§ What the exercise asks: Please transcribe every record below exactly, leaving out the pictures.

### Data for the task ###

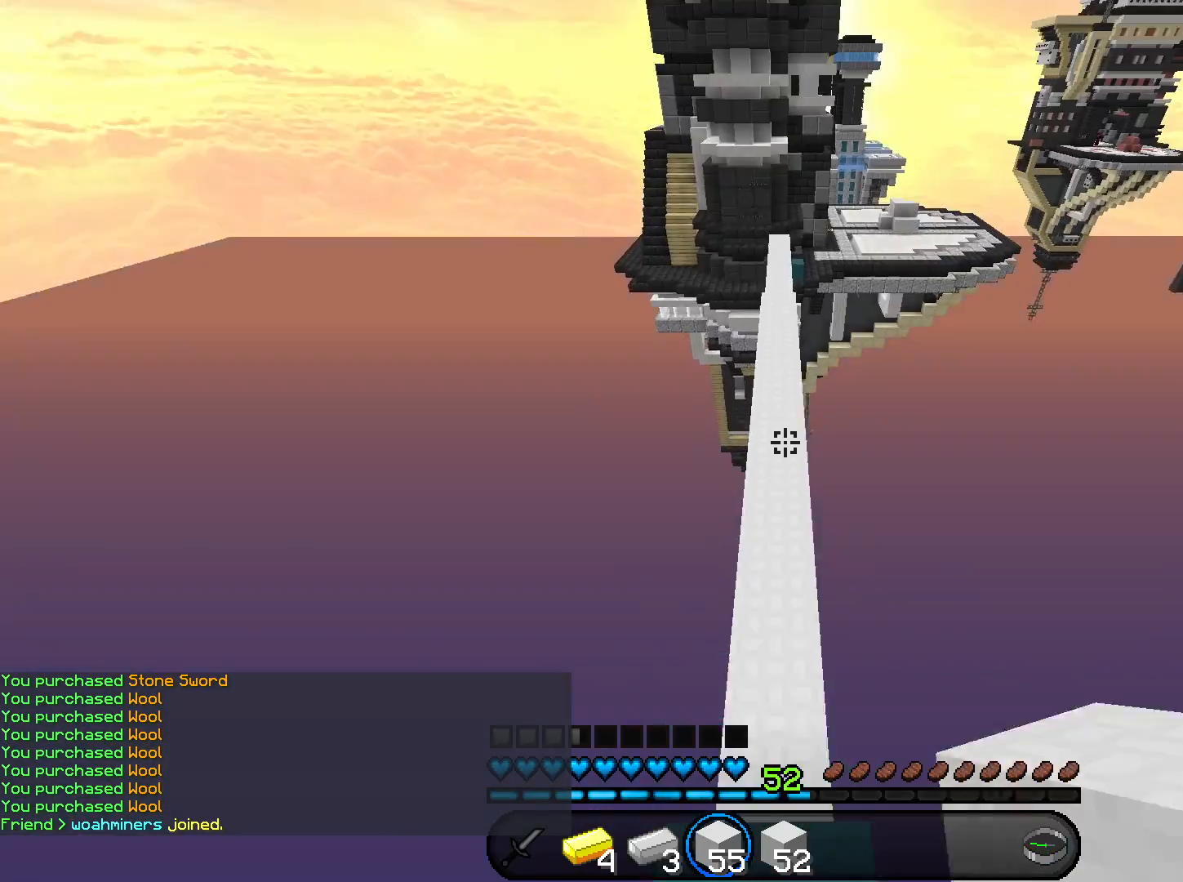
{"keys": ["space", "w"], "mouse": [], "events": [[67, "space", "up"], [267, "space", "down"]]}
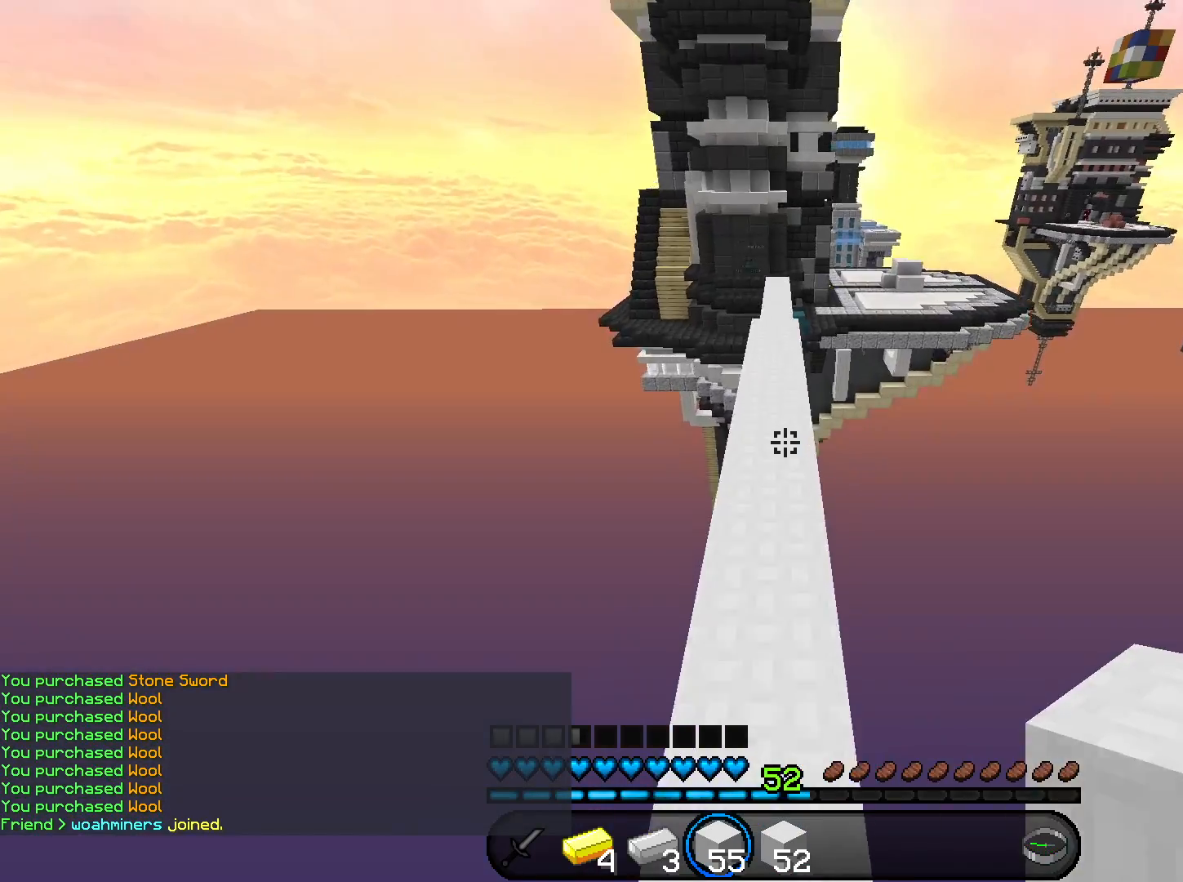
{"keys": ["space", "w"], "mouse": [], "events": [[101, "mouse_left", "down"], [234, "mouse_left", "up"], [334, "space", "up"], [501, "space", "down"]]}
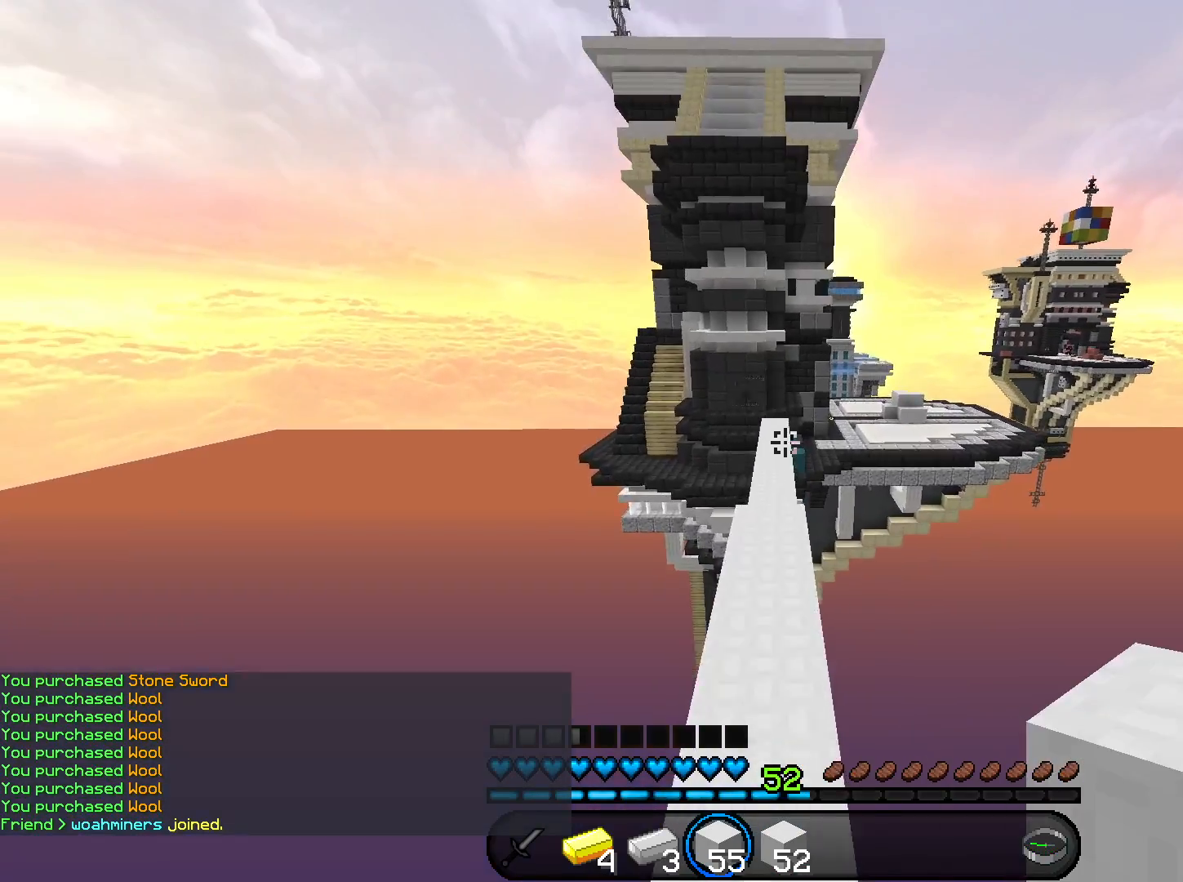
{"keys": ["space", "w"], "mouse": [], "events": []}
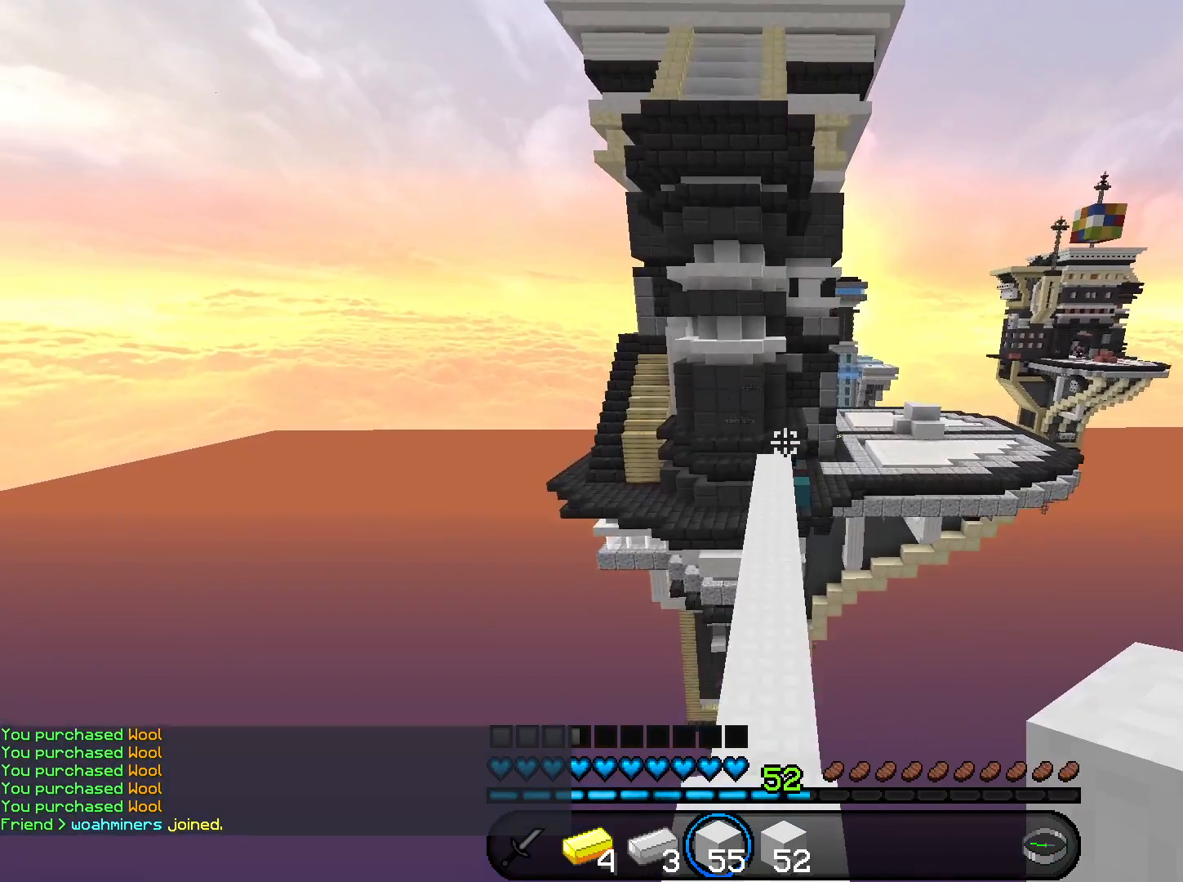
{"keys": ["space", "w"], "mouse": [], "events": []}
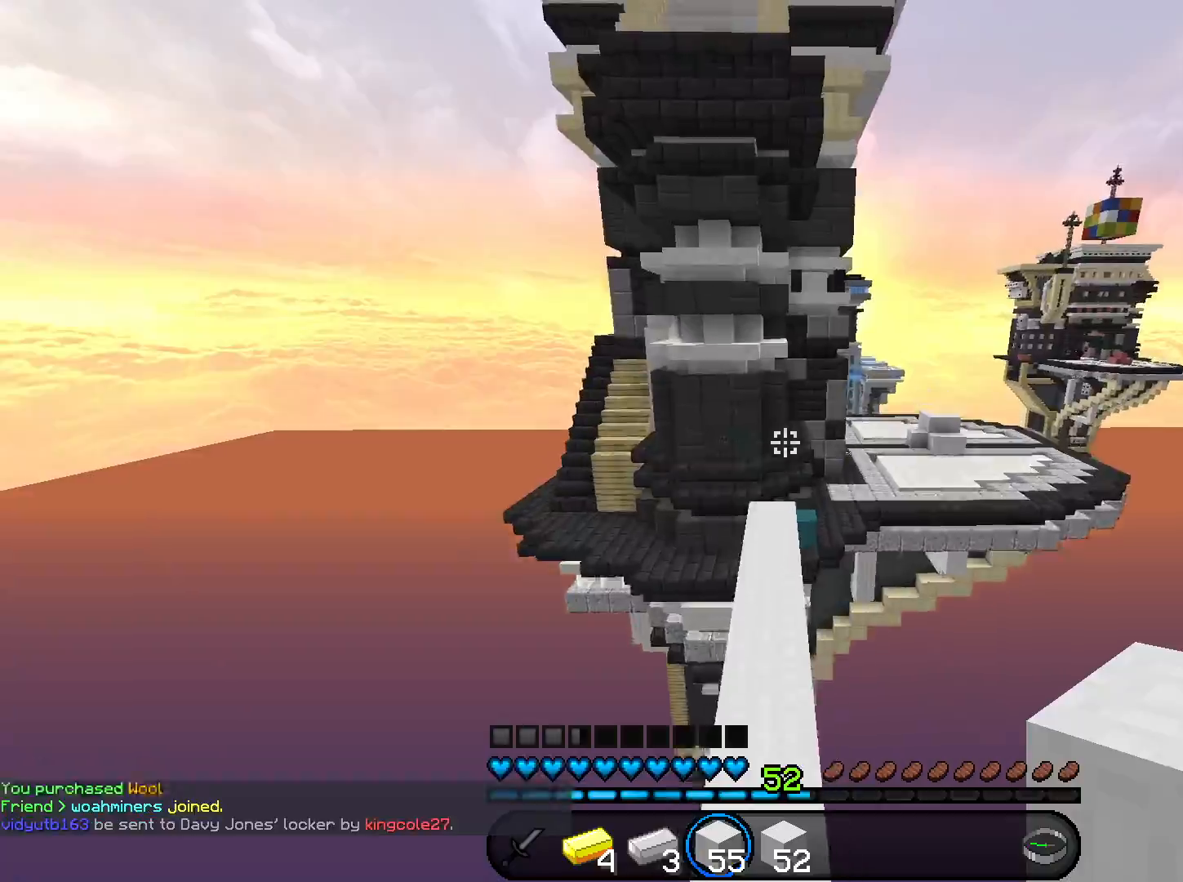
{"keys": ["space", "w"], "mouse": [], "events": [[200, "space", "up"], [434, "space", "down"]]}
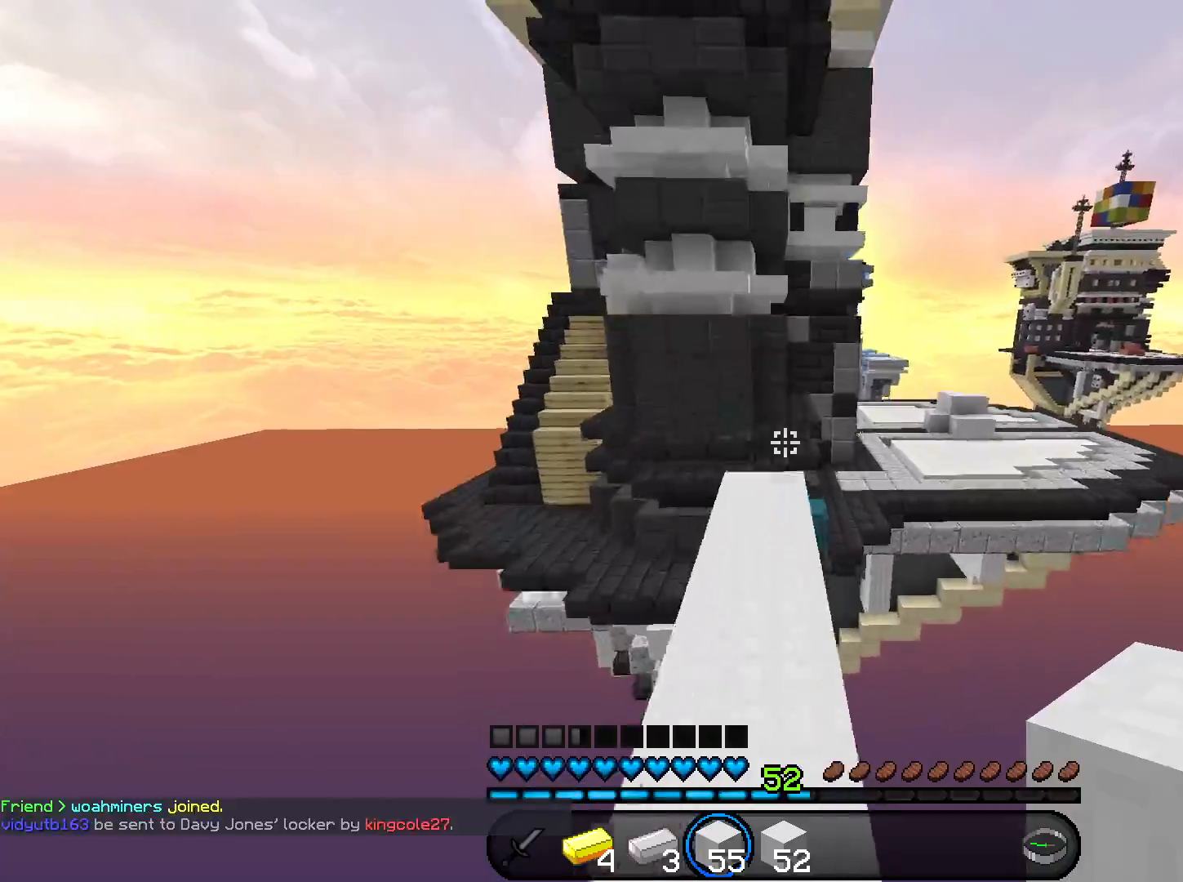
{"keys": ["a", "w"], "mouse": [], "events": [[101, "space", "up"], [201, "a", "down"], [201, "space", "down"], [334, "space", "up"]]}
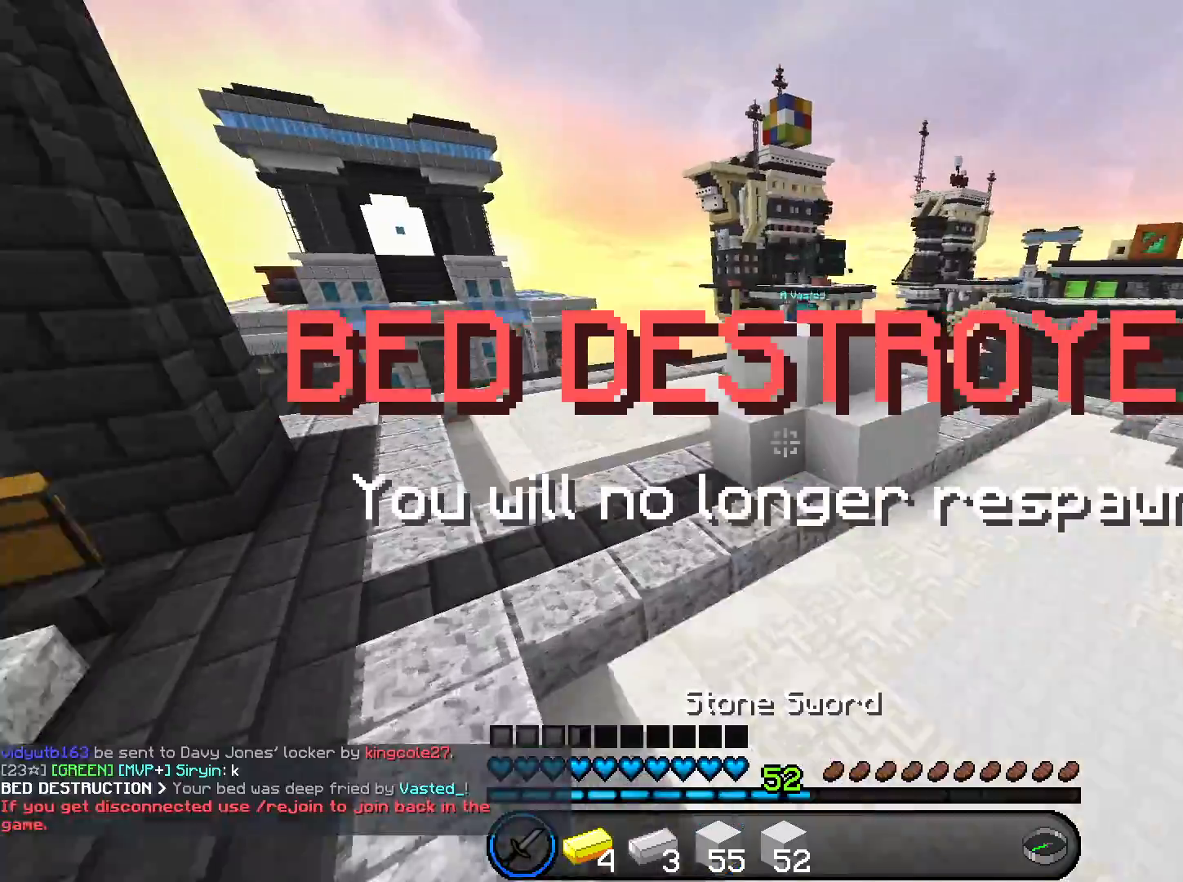
{"keys": ["space", "w"], "mouse": [], "events": [[33, "a", "up"], [500, "space", "down"]]}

###

§ Solution for this task:
{"keys": ["space", "w"], "mouse": [], "events": [[67, "space", "up"], [267, "space", "down"]]}
{"keys": ["space", "w"], "mouse": [], "events": [[101, "mouse_left", "down"], [234, "mouse_left", "up"], [334, "space", "up"], [501, "space", "down"]]}
{"keys": ["space", "w"], "mouse": [], "events": []}
{"keys": ["space", "w"], "mouse": [], "events": []}
{"keys": ["space", "w"], "mouse": [], "events": [[200, "space", "up"], [434, "space", "down"]]}
{"keys": ["a", "w"], "mouse": [], "events": [[101, "space", "up"], [201, "a", "down"], [201, "space", "down"], [334, "space", "up"]]}
{"keys": ["space", "w"], "mouse": [], "events": [[33, "a", "up"], [500, "space", "down"]]}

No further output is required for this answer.